Instruction: Going through the entries below, copy out each line that contains "Mastercard".

Dataset entries:
--

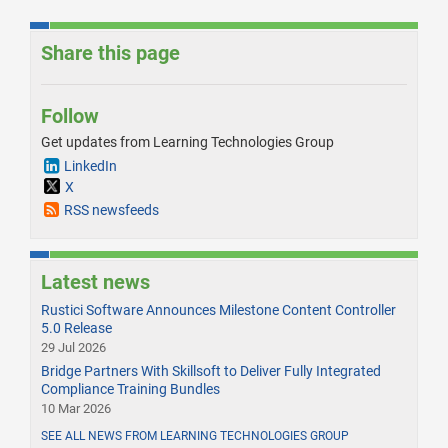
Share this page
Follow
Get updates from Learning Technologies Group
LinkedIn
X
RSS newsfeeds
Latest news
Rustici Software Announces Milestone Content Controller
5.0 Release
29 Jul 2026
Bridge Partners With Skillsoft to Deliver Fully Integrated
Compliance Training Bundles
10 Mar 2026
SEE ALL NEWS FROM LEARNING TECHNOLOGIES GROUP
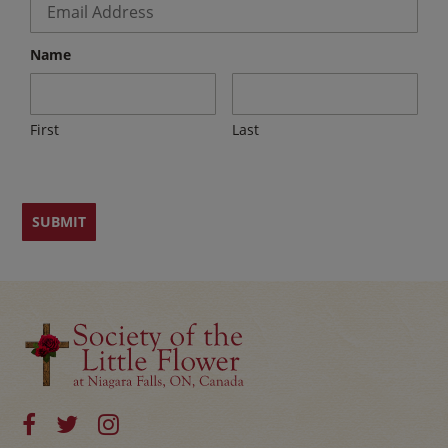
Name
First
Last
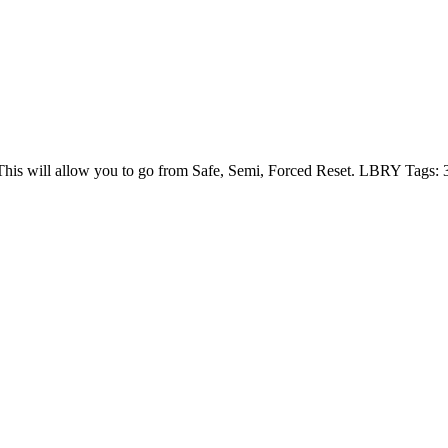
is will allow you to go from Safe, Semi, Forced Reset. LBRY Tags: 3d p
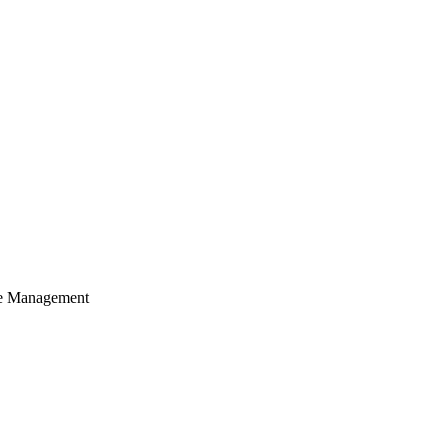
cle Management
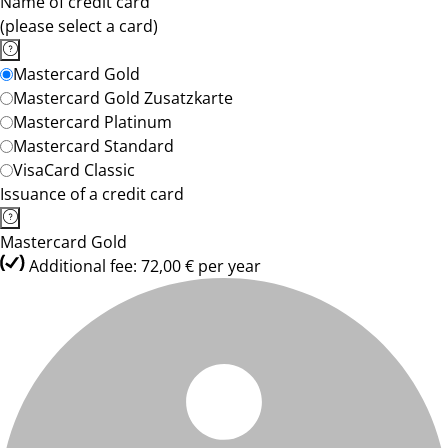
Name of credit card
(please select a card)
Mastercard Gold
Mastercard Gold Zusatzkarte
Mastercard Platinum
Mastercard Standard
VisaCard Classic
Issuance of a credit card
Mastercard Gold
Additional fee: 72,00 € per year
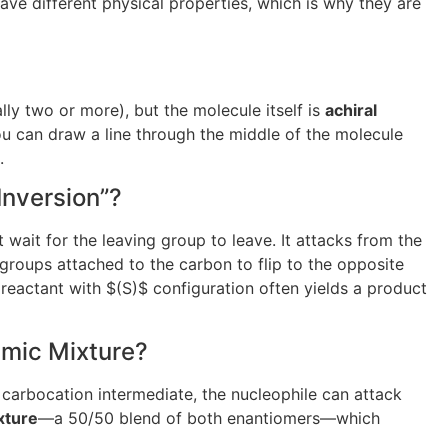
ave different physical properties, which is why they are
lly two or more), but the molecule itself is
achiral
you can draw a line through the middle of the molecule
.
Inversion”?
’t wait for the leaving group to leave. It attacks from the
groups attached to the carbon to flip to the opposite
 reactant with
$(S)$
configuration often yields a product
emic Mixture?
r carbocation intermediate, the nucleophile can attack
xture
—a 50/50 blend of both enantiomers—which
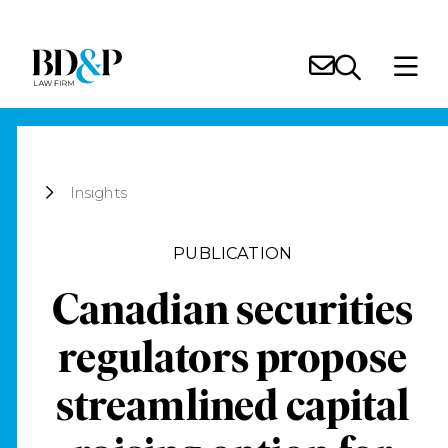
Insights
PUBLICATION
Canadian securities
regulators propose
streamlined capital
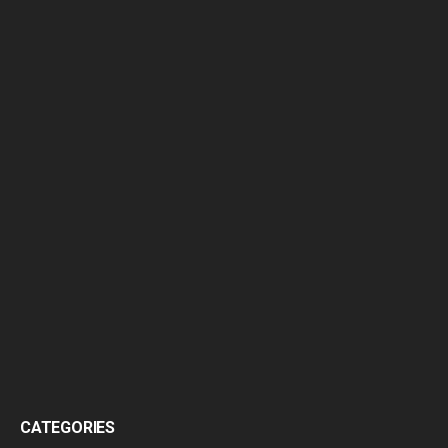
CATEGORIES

--

Problem solution:
Mastercard Gold
Mastercard Gold Zusatzkarte
Mastercard Platinum
Mastercard Standard
Mastercard Gold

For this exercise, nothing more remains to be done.